Python package and command-line application for releasing the PHI-base 4 dataset in Excel and CSV formats, and preparing metadata and files for the Zenodo repository.
Install the latest release from GitHub:
python -m pip install 'phi4pipeline@git+https://github.com/PHI-base/phi4pipeline.git@1.0.0'
Or install the latest commit on the main
branch:
python -m pip install 'phi4pipeline@git+https://github.com/PHI-base/phi4pipeline.git@main'
To generate a cleaned and validated version of the spreadsheet that contains the PHI-base 4 dataset, use the following command:
python -m phi4pipeline excel -o FILE SPREADSHEET
Explanation of arguments:
-
-o
,--output
: the output path for the processed spreadsheet file. -
SPREADSHEET
: the path to the spreadsheet containing the PHI-base 4 dataset.

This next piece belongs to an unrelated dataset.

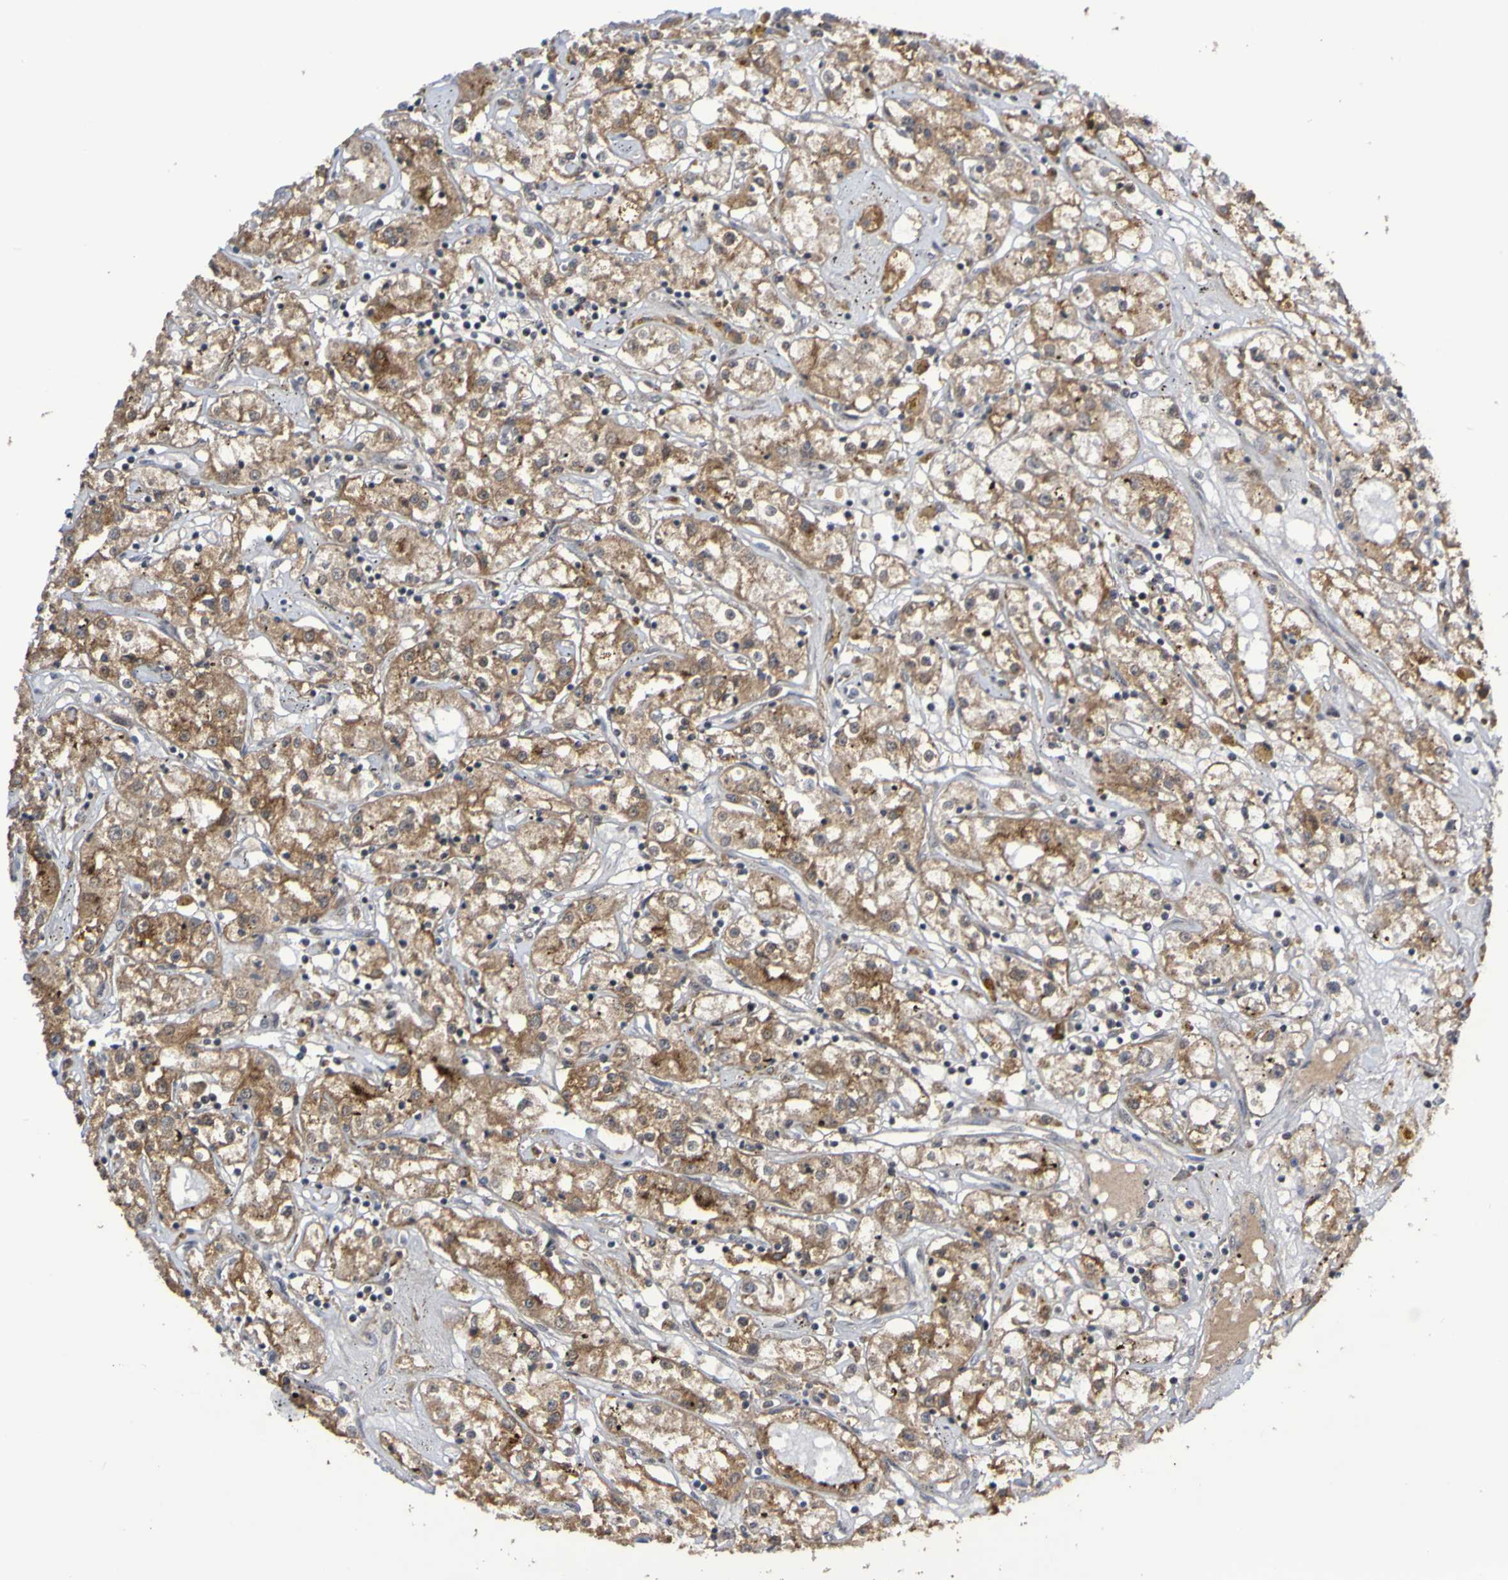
{"staining": {"intensity": "moderate", "quantity": ">75%", "location": "cytoplasmic/membranous"}, "tissue": "renal cancer", "cell_type": "Tumor cells", "image_type": "cancer", "snomed": [{"axis": "morphology", "description": "Adenocarcinoma, NOS"}, {"axis": "topography", "description": "Kidney"}], "caption": "Human adenocarcinoma (renal) stained with a protein marker reveals moderate staining in tumor cells.", "gene": "ITLN1", "patient": {"sex": "male", "age": 56}}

To generate release files to be uploaded to Zenodo, use the following command:
python -m phi4pipeline zenodo
--contributors PATH
--doi YEAR
--fasta PATH
-o DIR
--year YEAR
SPREADSHEET
Explanation of arguments:
-
--contributors
: the path to the CSV file that contains information about the authors and contributors of the dataset. See the 'Contributors file' section below for more information. -
--doi
: the DOI name for the dataset in prefix/suffix form (for example: 10.5281/zenodo.5356870). The DOI name must not be prefixed with 'doi:' or 'https://doi.org/'. The DOI is usually generated when preparing a release on Zenodo. -
--fasta
: the path to the FASTA file that accompanies the PHI-base dataset. -
-o
,--out_dir
: the output directory for the release files that will be uploaded to Zenodo. -
--year
: the year of publication of the dataset. This is the first date of publication anywhere online (for example, year of publication on the PHI-base website), not necessarily the year of publication on Zenodo. -
SPREADSHEET
: the path to the spreadsheet containing the PHI-base 4 dataset.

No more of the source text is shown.